Behutsam ließ Ivan Yekaterina los und versuchte, mit den Augen die Dunkelheit zu durchdringen. Durch ein winziges, trübes Fenster in der Tür fiel noch ein wenig oranges Licht. Er erkannte die Umrisse der Kisten in der hinteren Ecke, hinter denen sich jemand bewegte.

„Komm raus, Raivis. Ich komme sonst nicht vorbei.“

„Wir fahren nach Sibirien“, sagte Raivis ängstlich.

„Ach was“, versuchte Toris, ihn zu beruhigen. „Sicher nicht.“

„Und wenn doch?“

„Wir fahren in eine völlig andere Richtung, Raivis“, schaltete sich Eduard ein, der aufgestanden war. „Auf dieser Liste stand, die Lieferung geht nach Polen. Und jetzt steh auf, damit wir...“

In diesem Moment gab es einen heftigen Ruck und der Zug setzte sich in Bewegung. Eduard stolperte einen Schritt zur Seite.

„Wir fahren“, sagte Raivis schockiert.

„Ja. Aber wir fahren nicht nach...“

„Ich will nicht in einem Zug sein, der fährt!“

„Es ist nur irgendein Zug, Raivis“, sagte Toris, der beinahe müde klang. „Nur irgendein...“

„Nein, nicht irgendein Zug!“, widersprach Raivis schrill. „Wir haben keine Bänke, und wir haben keine richtigen Fenster und kein Klo, und wir sind zu viele, und wir haben...“

„Wir haben Essen“, unterbrach Yekaterina ihn sanft. „Komm hierher, Raivis. Hast du Hunger?“

„Wir haben kein Essen!“

„Doch, hier. Du brauchst nur herzukommen.“

Ivan sah sich zu Yekaterina um und erkannte im Halbdunkeln, dass sie die Hand voller Körner aus dem geöffneten Sack hatte. Bedächtig schob sie eines nach dem anderen in den Mund und kaute. Es war wenig, dachte Ivan. Aber andererseits lagen hier viele Säcke.

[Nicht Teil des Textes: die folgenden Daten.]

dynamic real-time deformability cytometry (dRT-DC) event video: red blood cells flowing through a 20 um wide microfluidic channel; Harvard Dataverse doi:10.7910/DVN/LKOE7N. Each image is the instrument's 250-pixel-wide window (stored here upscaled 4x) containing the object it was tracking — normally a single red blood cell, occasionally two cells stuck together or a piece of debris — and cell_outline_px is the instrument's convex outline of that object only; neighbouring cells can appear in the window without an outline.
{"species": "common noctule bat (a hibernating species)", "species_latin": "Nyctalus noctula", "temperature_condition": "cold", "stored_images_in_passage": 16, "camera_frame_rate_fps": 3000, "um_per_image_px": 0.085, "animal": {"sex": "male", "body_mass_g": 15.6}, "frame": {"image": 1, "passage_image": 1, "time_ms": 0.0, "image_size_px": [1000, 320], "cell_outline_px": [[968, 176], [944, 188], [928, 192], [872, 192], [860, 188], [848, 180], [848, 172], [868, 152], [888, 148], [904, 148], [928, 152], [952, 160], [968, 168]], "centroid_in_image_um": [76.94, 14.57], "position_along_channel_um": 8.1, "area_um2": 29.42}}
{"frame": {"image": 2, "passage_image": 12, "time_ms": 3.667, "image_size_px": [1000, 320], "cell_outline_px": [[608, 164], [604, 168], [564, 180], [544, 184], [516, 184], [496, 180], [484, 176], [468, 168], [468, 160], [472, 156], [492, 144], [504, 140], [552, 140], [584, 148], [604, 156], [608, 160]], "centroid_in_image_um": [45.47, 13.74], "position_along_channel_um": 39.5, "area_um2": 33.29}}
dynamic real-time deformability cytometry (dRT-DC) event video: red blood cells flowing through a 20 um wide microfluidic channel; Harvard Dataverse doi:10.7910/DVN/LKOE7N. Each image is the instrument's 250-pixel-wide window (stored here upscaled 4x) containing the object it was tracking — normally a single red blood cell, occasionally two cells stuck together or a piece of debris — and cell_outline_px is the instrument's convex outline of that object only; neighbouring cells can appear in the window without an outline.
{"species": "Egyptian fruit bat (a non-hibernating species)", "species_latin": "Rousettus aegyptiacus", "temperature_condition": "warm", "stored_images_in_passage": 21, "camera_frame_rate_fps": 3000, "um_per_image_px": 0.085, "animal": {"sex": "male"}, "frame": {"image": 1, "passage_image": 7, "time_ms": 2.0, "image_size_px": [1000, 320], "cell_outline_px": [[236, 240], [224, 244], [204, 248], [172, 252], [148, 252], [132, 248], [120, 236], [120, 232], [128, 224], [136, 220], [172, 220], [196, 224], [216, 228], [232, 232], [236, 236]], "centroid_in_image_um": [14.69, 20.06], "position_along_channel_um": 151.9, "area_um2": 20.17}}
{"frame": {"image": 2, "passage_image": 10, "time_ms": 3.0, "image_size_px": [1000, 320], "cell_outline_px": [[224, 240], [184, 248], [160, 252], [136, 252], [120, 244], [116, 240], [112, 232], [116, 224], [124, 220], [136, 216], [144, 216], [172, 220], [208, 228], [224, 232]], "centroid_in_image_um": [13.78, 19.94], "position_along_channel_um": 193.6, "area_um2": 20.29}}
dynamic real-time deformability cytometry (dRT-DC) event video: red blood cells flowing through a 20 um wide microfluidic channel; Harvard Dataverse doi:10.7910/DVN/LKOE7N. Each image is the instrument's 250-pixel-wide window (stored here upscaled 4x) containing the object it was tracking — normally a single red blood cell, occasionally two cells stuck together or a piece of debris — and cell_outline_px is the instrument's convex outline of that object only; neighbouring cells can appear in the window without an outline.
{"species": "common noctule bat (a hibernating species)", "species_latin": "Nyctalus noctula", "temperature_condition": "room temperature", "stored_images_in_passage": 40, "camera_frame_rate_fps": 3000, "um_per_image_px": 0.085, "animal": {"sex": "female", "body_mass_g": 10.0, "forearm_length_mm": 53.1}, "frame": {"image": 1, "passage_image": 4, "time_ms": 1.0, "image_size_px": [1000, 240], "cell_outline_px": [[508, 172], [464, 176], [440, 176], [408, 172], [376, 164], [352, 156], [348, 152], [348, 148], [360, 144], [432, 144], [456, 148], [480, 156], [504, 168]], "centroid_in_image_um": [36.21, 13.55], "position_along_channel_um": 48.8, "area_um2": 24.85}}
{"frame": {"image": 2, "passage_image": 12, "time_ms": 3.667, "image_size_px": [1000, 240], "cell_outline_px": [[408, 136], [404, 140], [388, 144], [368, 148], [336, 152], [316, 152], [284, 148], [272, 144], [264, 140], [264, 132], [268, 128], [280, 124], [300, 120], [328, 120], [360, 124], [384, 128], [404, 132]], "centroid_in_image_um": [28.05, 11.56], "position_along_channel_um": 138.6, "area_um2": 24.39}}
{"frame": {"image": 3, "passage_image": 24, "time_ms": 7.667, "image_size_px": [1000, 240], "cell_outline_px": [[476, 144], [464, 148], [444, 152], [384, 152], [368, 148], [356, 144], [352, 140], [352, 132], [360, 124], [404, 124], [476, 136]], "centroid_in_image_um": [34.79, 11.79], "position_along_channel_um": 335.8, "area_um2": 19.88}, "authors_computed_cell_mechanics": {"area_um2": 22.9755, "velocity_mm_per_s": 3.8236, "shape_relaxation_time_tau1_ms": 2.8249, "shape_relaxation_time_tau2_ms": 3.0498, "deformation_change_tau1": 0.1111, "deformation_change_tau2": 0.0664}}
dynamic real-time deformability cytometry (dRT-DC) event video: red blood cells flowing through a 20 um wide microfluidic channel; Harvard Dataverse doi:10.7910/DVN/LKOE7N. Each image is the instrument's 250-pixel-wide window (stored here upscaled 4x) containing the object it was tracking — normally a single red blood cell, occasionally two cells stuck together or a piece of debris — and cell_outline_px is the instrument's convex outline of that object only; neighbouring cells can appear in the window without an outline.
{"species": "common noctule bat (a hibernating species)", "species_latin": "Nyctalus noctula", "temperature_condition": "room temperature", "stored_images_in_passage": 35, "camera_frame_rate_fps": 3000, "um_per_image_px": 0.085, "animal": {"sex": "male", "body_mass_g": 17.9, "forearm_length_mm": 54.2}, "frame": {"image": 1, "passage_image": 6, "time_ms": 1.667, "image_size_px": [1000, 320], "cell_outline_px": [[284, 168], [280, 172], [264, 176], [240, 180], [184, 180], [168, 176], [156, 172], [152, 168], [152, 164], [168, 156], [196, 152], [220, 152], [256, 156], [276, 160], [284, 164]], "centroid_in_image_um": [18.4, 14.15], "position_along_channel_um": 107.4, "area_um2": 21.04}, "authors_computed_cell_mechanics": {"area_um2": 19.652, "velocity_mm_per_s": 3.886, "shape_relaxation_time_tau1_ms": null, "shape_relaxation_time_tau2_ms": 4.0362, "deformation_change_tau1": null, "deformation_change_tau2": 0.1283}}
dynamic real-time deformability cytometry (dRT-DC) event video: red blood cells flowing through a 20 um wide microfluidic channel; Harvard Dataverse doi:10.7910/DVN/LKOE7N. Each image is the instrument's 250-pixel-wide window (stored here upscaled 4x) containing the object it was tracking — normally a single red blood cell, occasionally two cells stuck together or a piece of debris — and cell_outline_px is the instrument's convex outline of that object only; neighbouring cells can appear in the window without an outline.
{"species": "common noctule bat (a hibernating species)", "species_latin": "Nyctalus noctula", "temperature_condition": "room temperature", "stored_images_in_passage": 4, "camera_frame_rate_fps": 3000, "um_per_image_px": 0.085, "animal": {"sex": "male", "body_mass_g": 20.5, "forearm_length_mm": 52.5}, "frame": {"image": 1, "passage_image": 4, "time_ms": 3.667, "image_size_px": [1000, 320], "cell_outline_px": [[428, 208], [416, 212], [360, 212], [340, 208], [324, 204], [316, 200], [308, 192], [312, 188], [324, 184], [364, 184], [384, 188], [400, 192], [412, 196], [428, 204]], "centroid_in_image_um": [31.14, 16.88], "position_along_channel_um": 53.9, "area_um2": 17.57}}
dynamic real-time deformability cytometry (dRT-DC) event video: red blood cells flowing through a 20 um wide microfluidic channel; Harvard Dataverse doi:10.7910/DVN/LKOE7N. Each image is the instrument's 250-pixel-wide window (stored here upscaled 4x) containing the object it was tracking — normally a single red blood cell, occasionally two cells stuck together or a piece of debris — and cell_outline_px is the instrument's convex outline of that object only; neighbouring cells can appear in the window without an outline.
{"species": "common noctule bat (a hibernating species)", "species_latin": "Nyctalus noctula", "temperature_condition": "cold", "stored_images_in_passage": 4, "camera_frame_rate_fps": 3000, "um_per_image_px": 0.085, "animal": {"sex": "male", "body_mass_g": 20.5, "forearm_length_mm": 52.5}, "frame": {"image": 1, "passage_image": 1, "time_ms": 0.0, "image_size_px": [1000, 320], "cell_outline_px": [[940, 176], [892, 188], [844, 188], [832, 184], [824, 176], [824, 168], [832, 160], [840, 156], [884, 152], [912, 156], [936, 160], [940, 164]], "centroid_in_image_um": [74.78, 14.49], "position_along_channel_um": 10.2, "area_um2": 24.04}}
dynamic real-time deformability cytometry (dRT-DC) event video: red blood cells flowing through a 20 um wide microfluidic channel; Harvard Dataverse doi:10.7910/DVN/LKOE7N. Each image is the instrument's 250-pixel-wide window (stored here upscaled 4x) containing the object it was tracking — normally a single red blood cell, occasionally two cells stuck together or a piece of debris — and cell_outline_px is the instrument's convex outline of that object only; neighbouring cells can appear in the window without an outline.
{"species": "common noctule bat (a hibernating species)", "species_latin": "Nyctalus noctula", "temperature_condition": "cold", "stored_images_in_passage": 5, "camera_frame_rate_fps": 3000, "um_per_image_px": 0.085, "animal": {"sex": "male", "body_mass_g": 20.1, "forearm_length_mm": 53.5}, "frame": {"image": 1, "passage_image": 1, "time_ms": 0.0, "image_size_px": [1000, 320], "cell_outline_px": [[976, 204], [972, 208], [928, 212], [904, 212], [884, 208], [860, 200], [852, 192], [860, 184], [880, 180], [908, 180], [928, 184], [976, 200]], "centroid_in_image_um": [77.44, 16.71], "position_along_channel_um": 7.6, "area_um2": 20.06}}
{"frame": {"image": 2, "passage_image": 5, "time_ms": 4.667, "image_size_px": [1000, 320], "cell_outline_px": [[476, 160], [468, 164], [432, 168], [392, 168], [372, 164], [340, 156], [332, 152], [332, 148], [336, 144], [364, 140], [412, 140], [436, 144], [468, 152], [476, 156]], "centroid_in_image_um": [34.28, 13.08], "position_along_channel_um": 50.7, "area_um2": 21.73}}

„Wir haben Essen?“, fragte Raivis leise und kam etwas näher. Ivan rückte ein Stück beiseite, damit er sich neben Yekaterina setzen konnte.

„Da, nimm welche. Es sind genug da.“

„Das ist unsere erste Mahlzeit seit...“, begann Toris, stockte dann und überlegte anscheinend, wie lange sie schon nichts mehr gegessen hatten.

„Ja“, sagte Ivan und lächelte. Der Zug rumpelte über die Schienen, aber Raivis sagte nichts mehr. Er saß still neben Yekaterina und ließ sich die Hände mit Körnern füllen.